It was morning, me and my dad was eating breakfast on our way to grandma and grandpa, when he brought it up. The subject that can make my heart go into peases. “So how is it with him”, I answered quickly and short “good.”. My dad knows me too well, he isn’t like the rest of my family whom let it be until I bring it up or crying. “Come on I know it’s not good”. “Daaaad I don’t want to talk about it” , “Bad for you, now you’re going to tell me everything until we’re going to the car” . I didn’t respond, instead of that I went to the bathroom and then we went to the car.
The truth is, I don’t want the pain, so a few weeks after I met him, I decided to not fall in love with him but then I lost against my heart.
Same thing with the bad parts about being adopted. I don’t want to feel bad, I don’t want people to feel sorry for me, I literally HATE when people do feel sorry for me. So I keep making jokes about that I was imported to Sweden, the same way bananas do.
Sometimes I want someone to say “Ebba I know everything isn’t ok”. But it can’t just be anyone, I hate to feel weak, because I know there are people who feel worse. I’m still looking for that person who can take care of me when I’m sad. Sadly… I only know one person and that’s Jhon.
This guy had a worse day.
People say that I’m so calm, and always happy. Well that’s because I hate to be vulnerable. Maybe it’s because I have trust issues as well, so when I’m somewhere and something makes me sad, I start to cry when I come home. It was one time when I was so angry at a teacher that I yelled at her, the classmates always thought I was shy and happy but that time I didn’t care about who saw me.
After the first time I was in Colombia, I was sad, angry and confused. And I kept everything for myself. That made me so broken, I didn’t felt good at all. But then I finally talked with my parents.
And last year, I couldn’t handle the fact that the Spanish course was so hard, I forced myself to be the best and then I failed I didn’t feel good at all. So it lead to a panic attack.
Hate this but now I feel like shit again.
In the beginning of september last year. I met her for the last time. I wondered how much life was going to be without her and I was a bit upset. But a few weeks after I guess I needed to move on. But every time something was happening in my life I wrote it to her, so in a way she has been in my life these months. I’m very glad that she’s coming back home so we can continue with the parties and talking !!
O la verdad es q mi prima Lína me escribió cosas de la cuenta de mi abuelo. Pero mi abuelo estaba allá también
I heard a true thing today (Valentine’s Day theme).

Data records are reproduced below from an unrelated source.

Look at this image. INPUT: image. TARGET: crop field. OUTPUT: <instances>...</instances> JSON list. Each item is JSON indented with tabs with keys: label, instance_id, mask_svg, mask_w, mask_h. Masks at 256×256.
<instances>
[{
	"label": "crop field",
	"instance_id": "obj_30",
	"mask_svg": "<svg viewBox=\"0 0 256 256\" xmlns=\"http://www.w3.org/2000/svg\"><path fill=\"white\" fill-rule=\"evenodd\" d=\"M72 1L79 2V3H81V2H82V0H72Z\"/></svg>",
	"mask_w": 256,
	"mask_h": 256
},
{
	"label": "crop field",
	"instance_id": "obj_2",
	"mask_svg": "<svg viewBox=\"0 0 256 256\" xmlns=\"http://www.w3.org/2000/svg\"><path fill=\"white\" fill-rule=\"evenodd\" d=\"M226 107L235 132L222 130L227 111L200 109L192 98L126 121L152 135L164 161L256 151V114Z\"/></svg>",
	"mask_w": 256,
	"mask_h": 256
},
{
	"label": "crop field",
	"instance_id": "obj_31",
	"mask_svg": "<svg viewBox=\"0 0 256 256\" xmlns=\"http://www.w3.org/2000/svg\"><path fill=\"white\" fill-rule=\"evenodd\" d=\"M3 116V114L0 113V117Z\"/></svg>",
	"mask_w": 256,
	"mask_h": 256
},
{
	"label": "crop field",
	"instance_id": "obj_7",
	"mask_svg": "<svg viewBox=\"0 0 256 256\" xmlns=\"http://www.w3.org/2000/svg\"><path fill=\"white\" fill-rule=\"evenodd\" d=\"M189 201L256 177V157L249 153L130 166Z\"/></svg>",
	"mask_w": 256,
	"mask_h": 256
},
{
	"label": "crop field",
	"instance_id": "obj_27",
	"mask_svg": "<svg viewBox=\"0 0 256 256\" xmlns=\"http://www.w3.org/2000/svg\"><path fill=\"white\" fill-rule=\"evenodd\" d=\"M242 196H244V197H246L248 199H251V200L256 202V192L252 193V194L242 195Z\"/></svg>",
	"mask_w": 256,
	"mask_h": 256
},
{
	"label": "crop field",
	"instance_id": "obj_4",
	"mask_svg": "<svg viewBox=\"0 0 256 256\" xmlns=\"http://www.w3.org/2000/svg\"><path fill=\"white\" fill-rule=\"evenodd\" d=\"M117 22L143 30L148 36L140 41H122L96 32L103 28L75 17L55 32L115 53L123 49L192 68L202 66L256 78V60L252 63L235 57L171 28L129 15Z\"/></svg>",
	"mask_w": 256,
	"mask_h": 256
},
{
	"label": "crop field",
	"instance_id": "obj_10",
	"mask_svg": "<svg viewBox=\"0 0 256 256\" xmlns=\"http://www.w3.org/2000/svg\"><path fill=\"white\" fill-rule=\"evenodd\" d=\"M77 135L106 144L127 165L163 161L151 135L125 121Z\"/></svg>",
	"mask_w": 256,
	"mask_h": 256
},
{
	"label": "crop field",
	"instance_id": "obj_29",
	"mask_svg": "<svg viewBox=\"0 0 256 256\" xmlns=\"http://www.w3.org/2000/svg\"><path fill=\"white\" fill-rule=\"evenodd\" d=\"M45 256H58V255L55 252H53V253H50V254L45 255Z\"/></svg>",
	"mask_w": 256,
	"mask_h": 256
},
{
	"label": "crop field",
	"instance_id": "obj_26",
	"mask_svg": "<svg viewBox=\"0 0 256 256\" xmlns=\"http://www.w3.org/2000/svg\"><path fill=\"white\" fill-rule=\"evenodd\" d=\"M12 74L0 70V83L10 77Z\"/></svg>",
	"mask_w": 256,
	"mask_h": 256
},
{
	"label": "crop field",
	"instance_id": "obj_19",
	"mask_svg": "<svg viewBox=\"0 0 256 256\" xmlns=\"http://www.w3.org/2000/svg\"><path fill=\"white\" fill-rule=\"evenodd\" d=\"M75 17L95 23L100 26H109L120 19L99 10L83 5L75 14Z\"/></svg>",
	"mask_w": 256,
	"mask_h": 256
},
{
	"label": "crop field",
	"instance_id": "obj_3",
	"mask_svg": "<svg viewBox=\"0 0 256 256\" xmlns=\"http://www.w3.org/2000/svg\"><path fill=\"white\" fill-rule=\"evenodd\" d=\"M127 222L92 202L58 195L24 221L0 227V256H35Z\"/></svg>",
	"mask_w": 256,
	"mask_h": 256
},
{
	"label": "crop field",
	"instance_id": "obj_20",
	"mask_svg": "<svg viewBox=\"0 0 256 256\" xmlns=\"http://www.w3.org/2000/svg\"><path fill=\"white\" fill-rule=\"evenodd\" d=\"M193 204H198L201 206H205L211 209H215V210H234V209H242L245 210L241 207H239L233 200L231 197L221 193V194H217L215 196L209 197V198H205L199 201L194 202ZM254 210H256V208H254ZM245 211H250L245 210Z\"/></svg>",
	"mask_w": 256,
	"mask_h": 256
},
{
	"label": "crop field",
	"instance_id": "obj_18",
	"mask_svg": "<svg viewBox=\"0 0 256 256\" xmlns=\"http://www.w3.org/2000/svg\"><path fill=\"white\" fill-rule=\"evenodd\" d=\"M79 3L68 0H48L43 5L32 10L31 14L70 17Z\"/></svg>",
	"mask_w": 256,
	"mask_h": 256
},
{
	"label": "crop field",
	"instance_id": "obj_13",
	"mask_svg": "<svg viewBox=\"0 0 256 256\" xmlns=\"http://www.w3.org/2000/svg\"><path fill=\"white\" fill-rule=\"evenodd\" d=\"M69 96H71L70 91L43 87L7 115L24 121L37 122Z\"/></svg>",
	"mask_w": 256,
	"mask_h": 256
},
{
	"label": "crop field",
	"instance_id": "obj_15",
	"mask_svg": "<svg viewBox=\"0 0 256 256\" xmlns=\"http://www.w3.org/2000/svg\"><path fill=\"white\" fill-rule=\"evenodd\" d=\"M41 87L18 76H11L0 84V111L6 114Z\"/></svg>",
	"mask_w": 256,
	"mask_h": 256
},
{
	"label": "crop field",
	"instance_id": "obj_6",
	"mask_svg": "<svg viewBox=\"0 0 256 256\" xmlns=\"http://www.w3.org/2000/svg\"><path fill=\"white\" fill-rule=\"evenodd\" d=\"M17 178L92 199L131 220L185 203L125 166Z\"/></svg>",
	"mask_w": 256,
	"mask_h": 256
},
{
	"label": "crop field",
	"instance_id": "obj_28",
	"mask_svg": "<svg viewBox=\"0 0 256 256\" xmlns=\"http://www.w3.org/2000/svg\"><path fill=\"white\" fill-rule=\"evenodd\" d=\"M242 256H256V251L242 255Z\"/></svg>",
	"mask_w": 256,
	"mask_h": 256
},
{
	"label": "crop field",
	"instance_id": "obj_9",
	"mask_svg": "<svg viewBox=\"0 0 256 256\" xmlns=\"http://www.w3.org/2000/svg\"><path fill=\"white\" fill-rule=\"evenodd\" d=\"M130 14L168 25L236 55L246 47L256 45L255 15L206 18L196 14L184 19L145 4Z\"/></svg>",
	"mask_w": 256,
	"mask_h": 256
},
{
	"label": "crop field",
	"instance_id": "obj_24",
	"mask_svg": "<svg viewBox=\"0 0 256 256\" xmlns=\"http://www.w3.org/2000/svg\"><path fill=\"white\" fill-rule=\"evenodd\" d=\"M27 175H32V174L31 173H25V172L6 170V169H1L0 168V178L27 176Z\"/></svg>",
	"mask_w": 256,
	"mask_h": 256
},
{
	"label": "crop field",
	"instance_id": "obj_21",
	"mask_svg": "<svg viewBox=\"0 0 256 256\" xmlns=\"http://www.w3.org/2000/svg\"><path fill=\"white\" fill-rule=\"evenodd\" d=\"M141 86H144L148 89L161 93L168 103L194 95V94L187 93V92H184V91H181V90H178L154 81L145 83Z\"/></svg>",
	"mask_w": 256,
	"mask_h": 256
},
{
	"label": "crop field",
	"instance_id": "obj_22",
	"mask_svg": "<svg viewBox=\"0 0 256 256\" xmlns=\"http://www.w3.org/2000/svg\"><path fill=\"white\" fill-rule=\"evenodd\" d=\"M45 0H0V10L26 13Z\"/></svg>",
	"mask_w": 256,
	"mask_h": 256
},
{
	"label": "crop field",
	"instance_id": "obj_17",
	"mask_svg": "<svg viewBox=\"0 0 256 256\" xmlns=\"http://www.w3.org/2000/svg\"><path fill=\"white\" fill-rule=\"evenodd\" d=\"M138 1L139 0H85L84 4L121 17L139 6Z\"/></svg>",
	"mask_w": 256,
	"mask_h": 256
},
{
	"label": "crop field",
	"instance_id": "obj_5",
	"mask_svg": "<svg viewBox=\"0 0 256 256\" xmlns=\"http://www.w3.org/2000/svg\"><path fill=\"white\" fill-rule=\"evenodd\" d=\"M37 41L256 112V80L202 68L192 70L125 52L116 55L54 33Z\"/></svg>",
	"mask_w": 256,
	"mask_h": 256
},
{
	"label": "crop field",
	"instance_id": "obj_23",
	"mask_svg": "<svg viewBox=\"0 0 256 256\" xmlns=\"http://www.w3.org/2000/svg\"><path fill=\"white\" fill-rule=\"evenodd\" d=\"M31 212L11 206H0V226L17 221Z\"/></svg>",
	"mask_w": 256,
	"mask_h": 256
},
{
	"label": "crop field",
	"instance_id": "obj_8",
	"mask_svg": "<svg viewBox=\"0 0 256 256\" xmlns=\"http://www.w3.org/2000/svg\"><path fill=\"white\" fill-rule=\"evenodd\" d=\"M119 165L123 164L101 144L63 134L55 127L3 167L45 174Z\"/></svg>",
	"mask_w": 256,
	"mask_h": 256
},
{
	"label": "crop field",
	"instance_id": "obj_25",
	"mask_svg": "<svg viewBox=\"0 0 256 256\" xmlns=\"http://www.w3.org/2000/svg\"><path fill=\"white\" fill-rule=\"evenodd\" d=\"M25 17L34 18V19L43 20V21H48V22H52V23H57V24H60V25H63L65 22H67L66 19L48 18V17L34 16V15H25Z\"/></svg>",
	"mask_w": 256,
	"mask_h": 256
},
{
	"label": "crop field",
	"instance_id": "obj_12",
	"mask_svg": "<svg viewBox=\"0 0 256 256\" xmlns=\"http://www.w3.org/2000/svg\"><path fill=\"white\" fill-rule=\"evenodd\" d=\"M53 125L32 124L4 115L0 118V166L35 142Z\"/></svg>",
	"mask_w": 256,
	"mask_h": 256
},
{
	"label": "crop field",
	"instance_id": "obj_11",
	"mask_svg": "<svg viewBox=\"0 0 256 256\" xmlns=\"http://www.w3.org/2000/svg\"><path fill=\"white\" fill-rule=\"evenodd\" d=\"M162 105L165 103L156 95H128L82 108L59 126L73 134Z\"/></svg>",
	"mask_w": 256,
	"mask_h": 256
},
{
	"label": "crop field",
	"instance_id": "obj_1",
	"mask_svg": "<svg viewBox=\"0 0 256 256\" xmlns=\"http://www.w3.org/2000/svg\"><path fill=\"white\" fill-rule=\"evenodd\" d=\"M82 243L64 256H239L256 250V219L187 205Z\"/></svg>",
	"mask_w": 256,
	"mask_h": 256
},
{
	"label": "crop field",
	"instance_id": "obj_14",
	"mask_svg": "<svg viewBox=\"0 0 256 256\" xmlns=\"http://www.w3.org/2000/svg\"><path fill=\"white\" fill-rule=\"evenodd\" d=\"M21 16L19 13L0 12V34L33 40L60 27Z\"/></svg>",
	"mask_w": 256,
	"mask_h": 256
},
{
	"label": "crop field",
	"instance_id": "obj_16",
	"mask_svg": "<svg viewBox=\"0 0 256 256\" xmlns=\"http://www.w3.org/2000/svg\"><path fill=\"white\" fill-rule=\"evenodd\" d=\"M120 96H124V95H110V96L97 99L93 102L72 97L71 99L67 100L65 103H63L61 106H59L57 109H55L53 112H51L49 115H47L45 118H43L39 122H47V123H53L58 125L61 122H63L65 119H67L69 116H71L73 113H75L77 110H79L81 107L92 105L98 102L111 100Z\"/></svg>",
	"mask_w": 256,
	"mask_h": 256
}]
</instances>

You know when you’re in love with this guy, you like him so much so just a simple “good morning beautiful ” can make you smile the rest of the day. But you start to think, he is too perfect to be true, there must be something wrong. And you don’t want to get hurt so after a while you just start to building this walls to your feelings. You just can’t enjoy the time because you are afraid that someday he will say “you know that it was a joke” or “let’s just be friends” . That’s horrible and I don’t know how to stop that…
Even though “Nobody understands me” is my most usual sentence, I must say that in this case, people don’t understand.
A friend told me that she wanted to adopt a child when she’s older, and I told her my opinion and she told me that “well I can’t be bad to do it”, ehm yeah!
This is my opinion:
If a child have a mom, or a family that love the child. The only problem is the money, but the child will stay happy, maybe the money is a problem in that case, I think the family will get money from the state.
If a child have a mom or family that love the child, but is adopted anyway. You don’t know how the child will feel, maybe it will be bullied, or just be depressed because the child don’t feel like it is home.
But if a child is left alone on the street, is abused by the parents or if the parents have died. I think it’s ok to adopt these kind of children because they can only feel better not worse.
And my adoption about adoptive families is that they should not give a child to anyone. They need to educate the parents about that a adoptive child, not is a normal child. The life begun before them and they need to know that. They need to be more open about the adoption. They need to be more careful, because there are a big chance that the child will not feel good all the time. maybe you can’t help the child by yourself, but try to contact a psychology who knows about adoption or take contact to an adult adoptee who can talk with the child.